━━━ Exercise materials ━━━
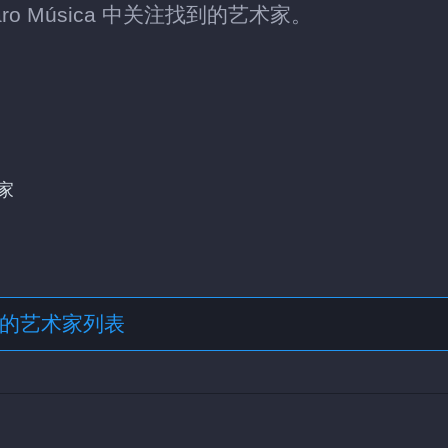
ro Música 中关注找到的艺术家。
家
格式的艺术家列表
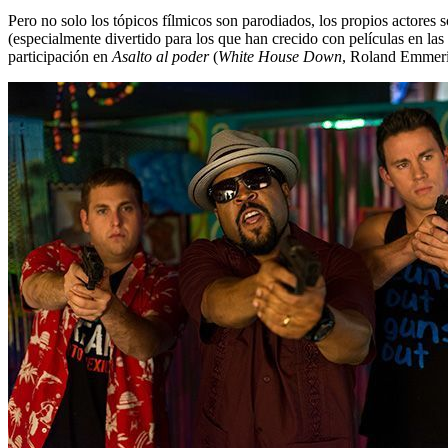
Pero no solo los tópicos fílmicos son parodiados, los propios actores s
(especialmente divertido para los que han crecido con películas en la
participación en
Asalto al poder
(
White House Down
, Roland Emmeri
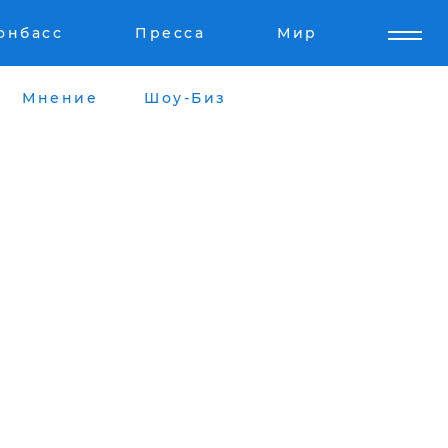
онбасс
Пресса
Мир
Мнение
Шоу-Биз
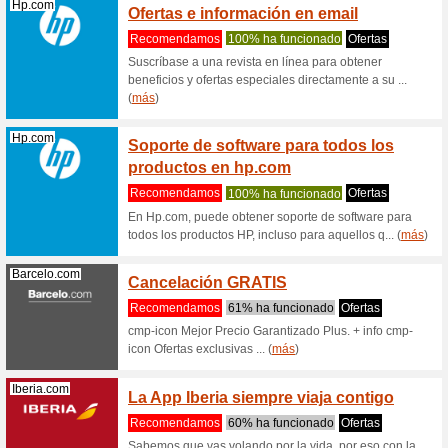
disfrutes
Samsung.com
Manual
gratis
Recome
Manuale
Samsung.com
Comun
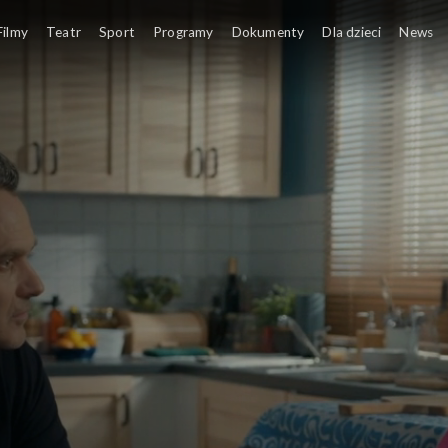
Filmy
Teatr
Sport
Programy
Dokumenty
Dla dzieci
News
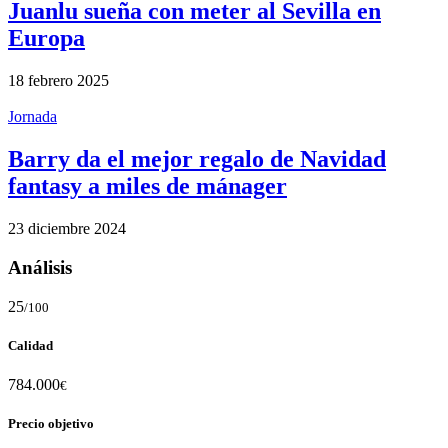
Juanlu sueña con meter al Sevilla en
Europa
18 febrero 2025
Jornada
Barry da el mejor regalo de Navidad
fantasy a miles de mánager
23 diciembre 2024
Análisis
25
/100
Calidad
784.000
€
Precio objetivo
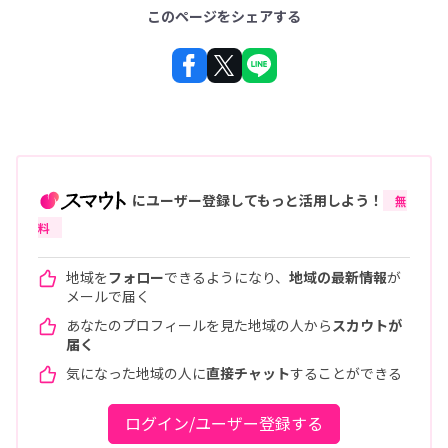
このページをシェアする
にユーザー登録してもっと活用しよう！
無
料
地域を
フォロー
できるようになり、
地域の最新情報
が
メールで届く
あなたのプロフィールを見た地域の人から
スカウトが
届く
気になった地域の人に
直接チャット
することができる
ログイン/ユーザー登録する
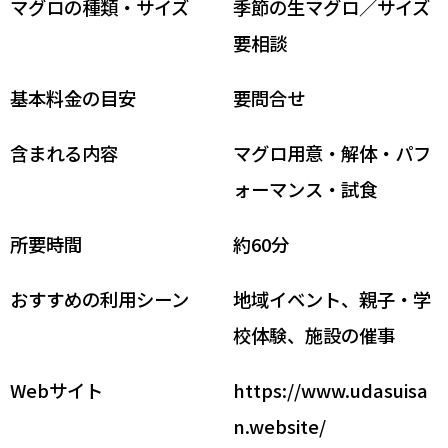
マグロの種類・サイズ
季節の生マグロ／サイズ
要相談
基本料金の目安
要問合せ
含まれる内容
マグロ用意・解体・パフ
ォーマンス・試食
所要時間
約60分
おすすめの利用シーン
地域イベント、親子・学
校体験、施設の催事
Webサイト
https://www.udasuisa
n.website/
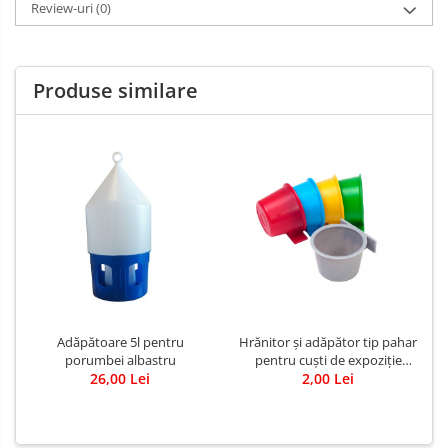
Review-uri
(0)
Produse similare
Hrănitor și adăpător tip pahar
Adăpătoare 5l pentru
pentru cuști de expoziție
porumbei albastru
diverse culori
2,00 Lei
26,00 Lei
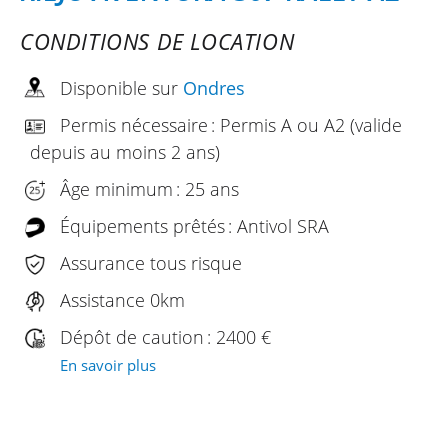
CONDITIONS DE LOCATION
Disponible sur
Ondres
Permis nécessaire : Permis A ou A2 (valide
depuis au moins 2 ans)
Âge minimum : 25 ans
Équipements prêtés : Antivol SRA
Assurance tous risque
Assistance 0km
Dépôt de caution : 2400 €
En savoir plus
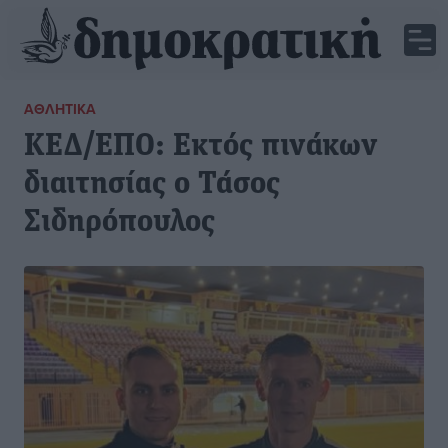
ΑΘΛΗΤΙΚΆ
ΚΕΔ/ΕΠΟ: Εκτός πινάκων
διαιτησίας ο Τάσος
Σιδηρόπουλος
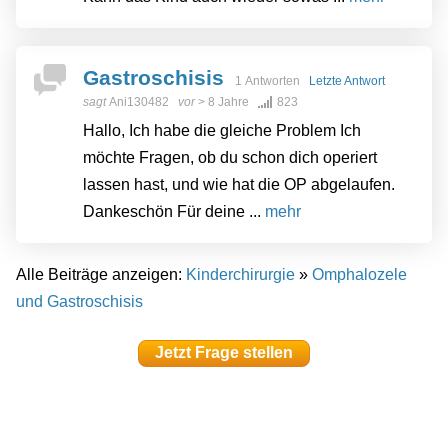
Gastroschisis
1 Antworten
Letzte Antwort
sagt
Ani130482
vor
> 8 Jahre
823
Hallo, Ich habe die gleiche Problem Ich
möchte Fragen, ob du schon dich operiert
lassen hast, und wie hat die OP abgelaufen.
Dankeschön Für deine ...
mehr
Alle Beiträge anzeigen:
Kinderchirurgie
»
Omphalozele
und Gastroschisis
Jetzt Frage stellen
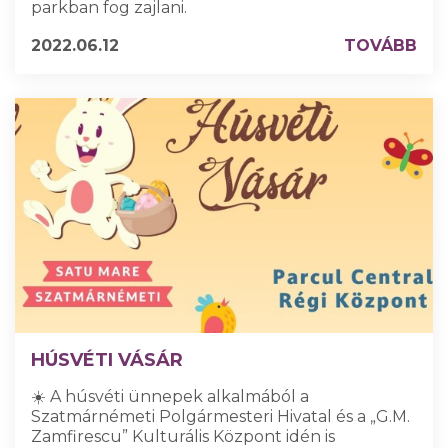
parkban fog zajlani.
2022.06.12
TOVÁBB
HÚSVÉTI VÁSÁR
☀️ A húsvéti ünnepek alkalmából a
Szatmárnémeti Polgármesteri Hivatal és a „G.M.
Zamfirescu” Kulturális Központ idén is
━━━
#### [Work task]
Reproduce the lines from the line containing "CONDITIONS DE LOCATION" through the end of the records, swapping "Dépôt de caution" for "Garantie" and leaving everything else unchanged. Omit the pictures from your answer.

#### [Output of the task]
CONDITIONS DE LOCATION
Disponible sur
Ondres
Permis nécessaire : Permis A ou A2 (valide
depuis au moins 2 ans)
Âge minimum : 25 ans
Équipements prêtés : Antivol SRA
Assurance tous risque
Assistance 0km
Garantie : 2400 €
En savoir plus
ΑΘΛΗΤΙΚΆ
ΚΕΔ/ΕΠΟ: Εκτός πινάκων
διαιτησίας ο Τάσος
Σιδηρόπουλος
Gastroschisis
1 Antworten
Letzte Antwort
sagt
Ani130482
vor
> 8 Jahre
823
Hallo, Ich habe die gleiche Problem Ich
möchte Fragen, ob du schon dich operiert
lassen hast, und wie hat die OP abgelaufen.
Dankeschön Für deine ...
mehr
Alle Beiträge anzeigen:
Kinderchirurgie
»
Omphalozele
und Gastroschisis
Jetzt Frage stellen
parkban fog zajlani.
2022.06.12
TOVÁBB
HÚSVÉTI VÁSÁR
☀️ A húsvéti ünnepek alkalmából a
Szatmárnémeti Polgármesteri Hivatal és a „G.M.
Zamfirescu” Kulturális Központ idén is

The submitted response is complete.